- Born: Federico Fernández-Amor Calvet 1871 A Coruña, Galicia, Spain
- Died: 5 September 1933 (aged 61–62) A Coruña, Galicia, Spain
- Citizenship: Spanish
- Occupations: Athlete; Gymnastics educator;
- Known for: Founder of Deportivo de La Coruña

= Federico Calvet =

Spanish athlete and gymnastics educator

Federico Fernández-Amor Calvet (1871 – 5 September 1933) was a Spanish athlete and gymnastics educator who founded his gymnasium, Sala Calvet, in the 1880s, where he went on to found Deportivo de La Coruña in 1906.

==Sporting career==
===Multi-athlete===
Federico Calvet was born in 1871 in A Coruña, and began practicing fencing in his youth, being a student of the Florentine professor Attilio Pontinari (master among others of Valle-Inclán), who had settled in A Coruña and created a school for talented gymnasts, the sport to which he would end up dedicating his entire life. Calvet was also part of the Circle of Artisans, participating in some of their shows.

On 3 January 1902, the 31-year-old Calvet inaugurated Sala Calvet, a gymnasium located in Galera da Coruña Street, and it immediately achieved prestige and popularity, becoming an alternative to the select Sporting Club or the Club Náutico due to being more affordable for the people of A Coruña.

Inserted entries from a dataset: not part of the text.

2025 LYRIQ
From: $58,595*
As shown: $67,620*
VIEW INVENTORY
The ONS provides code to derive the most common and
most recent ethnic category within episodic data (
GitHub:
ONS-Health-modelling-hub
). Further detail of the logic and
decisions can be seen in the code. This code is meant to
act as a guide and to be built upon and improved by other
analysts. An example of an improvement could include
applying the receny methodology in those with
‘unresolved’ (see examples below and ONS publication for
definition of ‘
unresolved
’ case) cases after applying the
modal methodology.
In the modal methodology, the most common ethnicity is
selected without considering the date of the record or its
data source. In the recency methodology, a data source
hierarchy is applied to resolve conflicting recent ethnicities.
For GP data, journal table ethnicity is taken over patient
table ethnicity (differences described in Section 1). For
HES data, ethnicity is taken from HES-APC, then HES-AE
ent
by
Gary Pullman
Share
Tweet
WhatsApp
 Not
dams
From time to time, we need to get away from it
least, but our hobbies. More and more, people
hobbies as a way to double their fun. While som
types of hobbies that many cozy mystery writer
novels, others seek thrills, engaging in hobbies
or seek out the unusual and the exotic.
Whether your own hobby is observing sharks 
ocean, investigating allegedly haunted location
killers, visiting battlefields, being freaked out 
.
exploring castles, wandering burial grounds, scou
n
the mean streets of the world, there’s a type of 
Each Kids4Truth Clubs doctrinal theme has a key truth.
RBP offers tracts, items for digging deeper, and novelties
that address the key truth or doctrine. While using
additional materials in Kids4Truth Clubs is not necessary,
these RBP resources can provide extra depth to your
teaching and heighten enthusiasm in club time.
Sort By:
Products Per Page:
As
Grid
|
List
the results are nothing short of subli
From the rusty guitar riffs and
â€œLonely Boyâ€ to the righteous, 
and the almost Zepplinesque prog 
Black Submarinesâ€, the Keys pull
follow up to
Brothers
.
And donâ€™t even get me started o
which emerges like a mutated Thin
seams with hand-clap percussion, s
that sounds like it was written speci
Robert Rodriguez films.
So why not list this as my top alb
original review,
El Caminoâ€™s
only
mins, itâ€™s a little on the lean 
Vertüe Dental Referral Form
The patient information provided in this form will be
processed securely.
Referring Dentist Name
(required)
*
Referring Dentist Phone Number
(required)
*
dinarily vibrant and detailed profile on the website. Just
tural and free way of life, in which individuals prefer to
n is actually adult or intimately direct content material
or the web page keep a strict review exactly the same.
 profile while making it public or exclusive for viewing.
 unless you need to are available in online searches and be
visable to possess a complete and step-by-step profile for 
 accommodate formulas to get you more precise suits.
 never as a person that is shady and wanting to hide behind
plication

There, he began giving classes in fencing, gymnastics, and weightlifting, but having a good eye for business, Calvet soon expanded the program to more disciplines, such as rowing and trawler regattas, as well as tennis and cycling, plus Swedish gymnastics classes at home for ladies. His success in all disciplines was such that there was no competition in which his athletes were not present. Furthermore, he gave free gymnastics classes to the city's municipal fire department and instructed the army in the use of the sword, being decorated with the Military Merit First Class Cross with white badge.

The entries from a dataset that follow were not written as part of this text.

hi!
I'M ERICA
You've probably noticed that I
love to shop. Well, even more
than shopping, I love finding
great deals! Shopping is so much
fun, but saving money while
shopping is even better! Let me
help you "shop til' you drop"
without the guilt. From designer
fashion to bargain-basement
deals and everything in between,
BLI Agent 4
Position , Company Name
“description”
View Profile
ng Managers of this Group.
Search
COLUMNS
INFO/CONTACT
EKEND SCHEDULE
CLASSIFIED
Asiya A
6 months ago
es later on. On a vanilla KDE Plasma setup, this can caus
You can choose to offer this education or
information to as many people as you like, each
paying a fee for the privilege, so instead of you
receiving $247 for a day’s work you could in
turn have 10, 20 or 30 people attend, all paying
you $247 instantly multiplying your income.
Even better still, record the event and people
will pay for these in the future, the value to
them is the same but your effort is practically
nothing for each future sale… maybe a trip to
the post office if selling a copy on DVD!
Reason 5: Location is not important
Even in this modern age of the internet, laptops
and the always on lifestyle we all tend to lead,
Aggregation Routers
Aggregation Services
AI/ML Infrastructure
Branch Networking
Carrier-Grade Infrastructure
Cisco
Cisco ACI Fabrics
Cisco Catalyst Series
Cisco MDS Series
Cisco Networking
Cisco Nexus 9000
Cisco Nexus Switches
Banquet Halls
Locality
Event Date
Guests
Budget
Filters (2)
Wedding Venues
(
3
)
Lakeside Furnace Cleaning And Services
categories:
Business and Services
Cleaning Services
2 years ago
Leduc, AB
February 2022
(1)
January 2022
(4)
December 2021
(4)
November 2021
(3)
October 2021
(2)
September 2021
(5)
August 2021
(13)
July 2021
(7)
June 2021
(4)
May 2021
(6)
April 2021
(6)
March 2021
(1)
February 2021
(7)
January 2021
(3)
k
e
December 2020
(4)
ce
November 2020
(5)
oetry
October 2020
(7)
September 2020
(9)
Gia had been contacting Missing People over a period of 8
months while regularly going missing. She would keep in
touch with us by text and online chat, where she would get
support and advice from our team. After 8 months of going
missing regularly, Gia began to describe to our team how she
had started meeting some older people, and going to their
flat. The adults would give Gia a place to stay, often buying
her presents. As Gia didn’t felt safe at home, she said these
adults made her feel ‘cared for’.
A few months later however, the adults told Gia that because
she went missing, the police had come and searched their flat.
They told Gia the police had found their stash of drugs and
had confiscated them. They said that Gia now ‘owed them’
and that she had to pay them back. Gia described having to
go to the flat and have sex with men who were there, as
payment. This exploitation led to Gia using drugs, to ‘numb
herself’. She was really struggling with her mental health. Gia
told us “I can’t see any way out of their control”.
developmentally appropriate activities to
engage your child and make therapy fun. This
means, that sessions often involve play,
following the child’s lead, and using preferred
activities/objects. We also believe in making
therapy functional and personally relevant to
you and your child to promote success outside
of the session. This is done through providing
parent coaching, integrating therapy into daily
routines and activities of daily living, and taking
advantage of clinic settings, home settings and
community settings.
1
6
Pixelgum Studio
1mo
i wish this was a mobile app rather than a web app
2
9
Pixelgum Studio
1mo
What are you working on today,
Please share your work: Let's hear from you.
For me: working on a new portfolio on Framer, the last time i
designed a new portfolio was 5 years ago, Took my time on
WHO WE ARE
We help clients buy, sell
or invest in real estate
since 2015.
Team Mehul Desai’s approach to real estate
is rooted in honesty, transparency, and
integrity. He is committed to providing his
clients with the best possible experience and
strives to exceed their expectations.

In an advertising paper dating to 4 August 1907, it is stated that "the students who attend them will receive the hygienic gymnastics classes applied to combat a countless number of diseases and illnesses that only by this procedure are cured, and also the various sports classes, which are practiced, under the direction of its owner Mr. Federico Fernández A. Calvet, professor of Gymnastics and Fencing".

===Deportivo da Coruña===
Football began taking root in the city in the 1890s, and soon it gained followers among members belonging to the Sala Calvet, where Calvet was introduced to football by his younger students. As a lover of sport and physical culture, he also began practicing this new sport at the Corralón da gaiteira, after its owner, Eduardo del Río y Santos-Lartaud, gave his approval so that the Sala Calvet athletes could train and play matches there. In 1906, his students recruited a large group of players for the fencing master's gym, where they, together with Calvet, founded the Sports Club of Sala Calvet, which would later be called Real Club Deportivo da Coruña. Its first president was Luis Cornide, when he was only 24 years old. This club participated in numerous sports competitions during its first years, such as fencing, traîñeiras, tennis, and cycling, but it stood out especially for its football section.

When Corralón da gaiteira became too small due to the increase of fans, they turned to Calvet, who financed the construction of the Campo de Riazor, inaugurated in 1909, where Deportivo played until 1944.

==Personal life==
Calvet married Marcelina Sar Varela and the couple had three children, Federico, Doroteo, and Carolina Fernández Sar, the latter deceased in 1905 at the age of just 10. His firstborn became one of the most emblematic characters of life in A Coruña in the 40s and 50s, holding several positions in the social, sporting, and commercial fields.

==Death and legacy==
Calvet committed suicide on 5 September 1933, at the age of 62, shooting himself in the chest with a shotgun.

On 9 June 2016, the Honors and Distinctions Commission of the City Council of A Coruña agreed on a total of 22 names to be incorporated into the A Coruña street map, among which Calvet was included.